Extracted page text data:
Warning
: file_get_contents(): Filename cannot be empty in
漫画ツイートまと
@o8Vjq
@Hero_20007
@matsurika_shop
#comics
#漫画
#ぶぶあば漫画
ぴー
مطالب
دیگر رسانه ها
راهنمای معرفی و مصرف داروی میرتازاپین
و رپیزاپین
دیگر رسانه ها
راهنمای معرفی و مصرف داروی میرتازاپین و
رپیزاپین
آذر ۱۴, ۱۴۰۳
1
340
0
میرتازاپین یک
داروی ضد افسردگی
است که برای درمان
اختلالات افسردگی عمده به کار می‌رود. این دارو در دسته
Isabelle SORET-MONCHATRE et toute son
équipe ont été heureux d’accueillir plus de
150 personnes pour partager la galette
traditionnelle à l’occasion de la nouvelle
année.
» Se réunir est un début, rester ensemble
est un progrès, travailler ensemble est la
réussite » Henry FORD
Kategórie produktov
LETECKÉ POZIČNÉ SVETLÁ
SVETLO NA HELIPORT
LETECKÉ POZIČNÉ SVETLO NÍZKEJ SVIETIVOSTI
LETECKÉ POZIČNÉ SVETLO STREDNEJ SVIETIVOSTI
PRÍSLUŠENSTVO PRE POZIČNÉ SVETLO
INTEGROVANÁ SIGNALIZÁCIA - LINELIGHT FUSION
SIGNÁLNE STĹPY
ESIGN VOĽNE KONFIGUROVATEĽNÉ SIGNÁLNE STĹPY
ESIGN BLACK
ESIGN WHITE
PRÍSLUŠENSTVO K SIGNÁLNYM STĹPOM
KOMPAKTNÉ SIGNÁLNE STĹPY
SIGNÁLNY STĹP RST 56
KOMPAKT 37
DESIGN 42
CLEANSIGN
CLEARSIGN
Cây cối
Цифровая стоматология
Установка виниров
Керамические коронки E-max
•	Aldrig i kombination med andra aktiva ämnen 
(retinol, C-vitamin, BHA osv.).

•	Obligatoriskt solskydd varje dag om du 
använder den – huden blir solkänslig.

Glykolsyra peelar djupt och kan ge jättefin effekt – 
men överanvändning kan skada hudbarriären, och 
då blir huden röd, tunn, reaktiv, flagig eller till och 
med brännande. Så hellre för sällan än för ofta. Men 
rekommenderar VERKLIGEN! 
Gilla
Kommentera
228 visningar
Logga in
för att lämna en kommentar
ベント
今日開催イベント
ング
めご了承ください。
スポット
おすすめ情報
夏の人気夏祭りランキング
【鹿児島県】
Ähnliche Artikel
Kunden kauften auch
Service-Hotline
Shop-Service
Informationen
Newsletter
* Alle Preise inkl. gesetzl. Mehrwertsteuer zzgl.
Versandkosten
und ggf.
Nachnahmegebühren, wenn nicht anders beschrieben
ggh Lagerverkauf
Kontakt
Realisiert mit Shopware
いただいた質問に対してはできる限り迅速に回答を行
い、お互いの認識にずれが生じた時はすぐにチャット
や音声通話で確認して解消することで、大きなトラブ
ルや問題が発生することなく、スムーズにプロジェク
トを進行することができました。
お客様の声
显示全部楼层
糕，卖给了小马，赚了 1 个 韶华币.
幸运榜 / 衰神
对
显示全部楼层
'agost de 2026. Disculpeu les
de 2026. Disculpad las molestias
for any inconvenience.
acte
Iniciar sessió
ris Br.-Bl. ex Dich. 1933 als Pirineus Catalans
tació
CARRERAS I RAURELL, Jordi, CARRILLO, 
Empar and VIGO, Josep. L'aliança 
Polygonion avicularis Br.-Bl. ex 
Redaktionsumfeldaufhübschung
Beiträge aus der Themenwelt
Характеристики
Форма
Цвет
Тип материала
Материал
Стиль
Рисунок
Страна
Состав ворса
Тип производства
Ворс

What the task asks: Select every line in the records above that contains the string "LETECKÉ", and copy each such line in full.

Answer for the task:
LETECKÉ POZIČNÉ SVETLÁ
LETECKÉ POZIČNÉ SVETLO NÍZKEJ SVIETIVOSTI
LETECKÉ POZIČNÉ SVETLO STREDNEJ SVIETIVOSTI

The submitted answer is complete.